=== Begin Enclosure ===

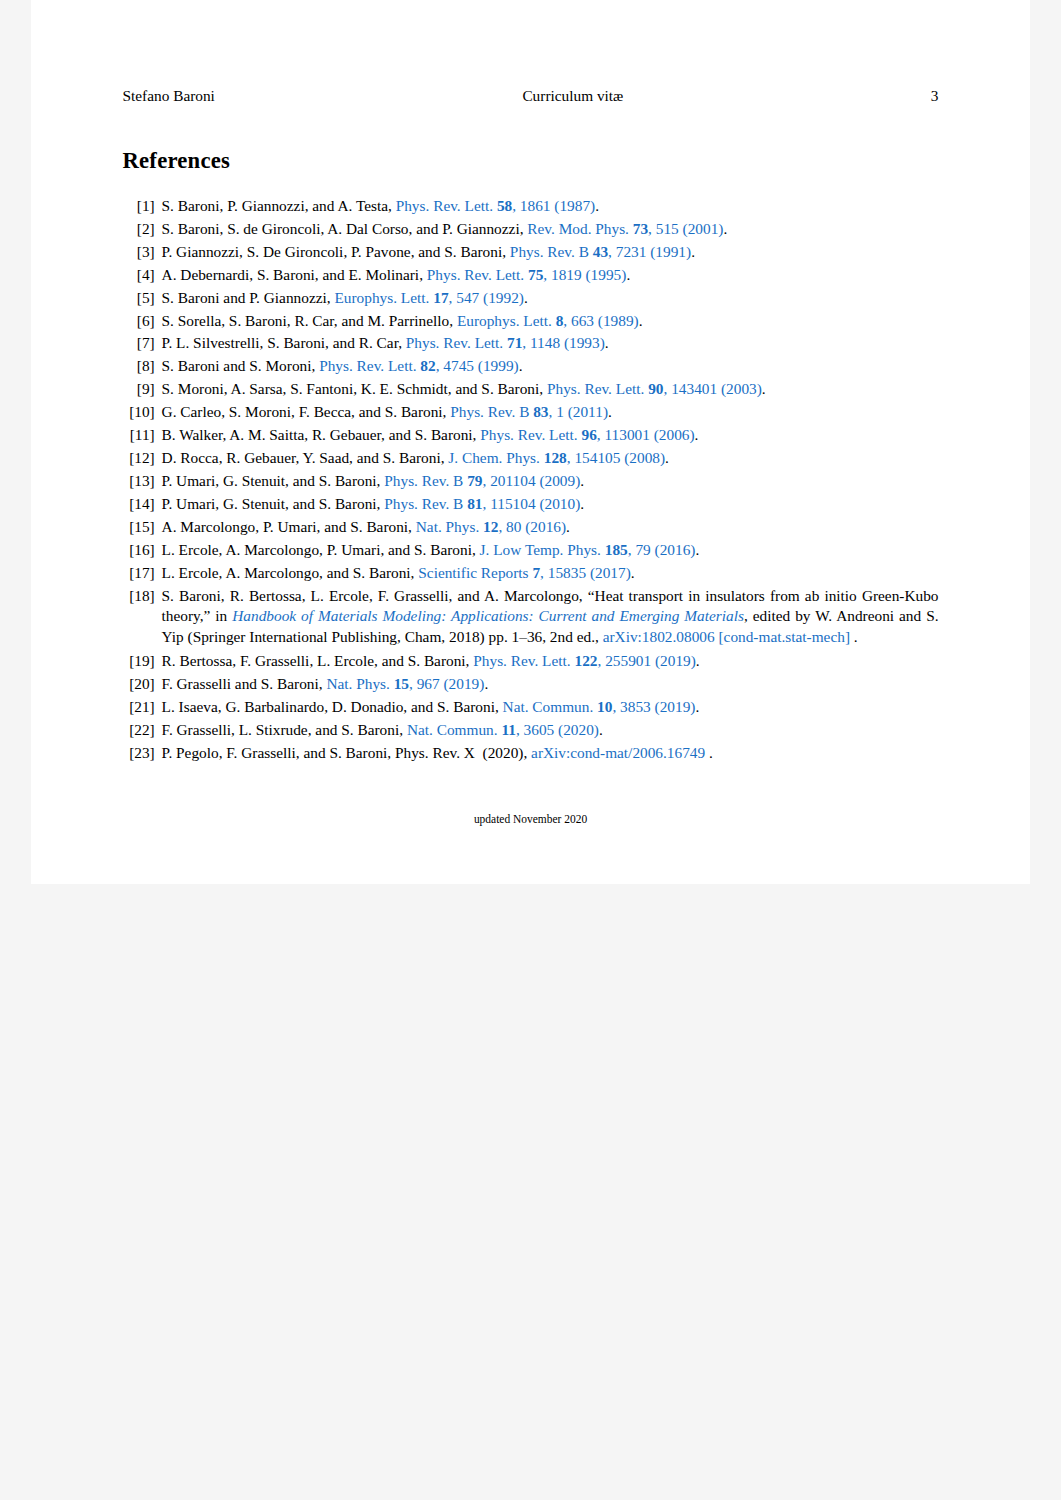Stefano Baroni Curriculum vitæ 3
References
S. Baroni, P. Giannozzi, and A. Testa, Phys. Rev. Lett. 58, 1861 (1987).
S. Baroni, S. de Gironcoli, A. Dal Corso, and P. Giannozzi, Rev. Mod. Phys. 73, 515 (2001).
P. Giannozzi, S. De Gironcoli, P. Pavone, and S. Baroni, Phys. Rev. B 43, 7231 (1991).
A. Debernardi, S. Baroni, and E. Molinari, Phys. Rev. Lett. 75, 1819 (1995).
S. Baroni and P. Giannozzi, Europhys. Lett. 17, 547 (1992).
S. Sorella, S. Baroni, R. Car, and M. Parrinello, Europhys. Lett. 8, 663 (1989).
P. L. Silvestrelli, S. Baroni, and R. Car, Phys. Rev. Lett. 71, 1148 (1993).
S. Baroni and S. Moroni, Phys. Rev. Lett. 82, 4745 (1999).
S. Moroni, A. Sarsa, S. Fantoni, K. E. Schmidt, and S. Baroni, Phys. Rev. Lett. 90, 143401 (2003).
G. Carleo, S. Moroni, F. Becca, and S. Baroni, Phys. Rev. B 83, 1 (2011).
B. Walker, A. M. Saitta, R. Gebauer, and S. Baroni, Phys. Rev. Lett. 96, 113001 (2006).
D. Rocca, R. Gebauer, Y. Saad, and S. Baroni, J. Chem. Phys. 128, 154105 (2008).
P. Umari, G. Stenuit, and S. Baroni, Phys. Rev. B 79, 201104 (2009).
P. Umari, G. Stenuit, and S. Baroni, Phys. Rev. B 81, 115104 (2010).
A. Marcolongo, P. Umari, and S. Baroni, Nat. Phys. 12, 80 (2016).
L. Ercole, A. Marcolongo, P. Umari, and S. Baroni, J. Low Temp. Phys. 185, 79 (2016).
L. Ercole, A. Marcolongo, and S. Baroni, Scientific Reports 7, 15835 (2017).
S. Baroni, R. Bertossa, L. Ercole, F. Grasselli, and A. Marcolongo, “Heat transport in insulators from ab initio Green-Kubo theory,” in Handbook of Materials Modeling: Applications: Current and Emerging Materials, edited by W. Andreoni and S. Yip (Springer International Publishing, Cham, 2018) pp. 1–36, 2nd ed., arXiv:1802.08006 [cond-mat.stat-mech] .
R. Bertossa, F. Grasselli, L. Ercole, and S. Baroni, Phys. Rev. Lett. 122, 255901 (2019).
F. Grasselli and S. Baroni, Nat. Phys. 15, 967 (2019).
L. Isaeva, G. Barbalinardo, D. Donadio, and S. Baroni, Nat. Commun. 10, 3853 (2019).
F. Grasselli, L. Stixrude, and S. Baroni, Nat. Commun. 11, 3605 (2020).
P. Pegolo, F. Grasselli, and S. Baroni, Phys. Rev. X (2020), arXiv:cond-mat/2006.16749 .
updated November 2020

=== End Enclosure ===

= Exercise goal =
Please report the number of lines in the listing that include "Gironcoli", and add nothing to it.

= Output for this task =
2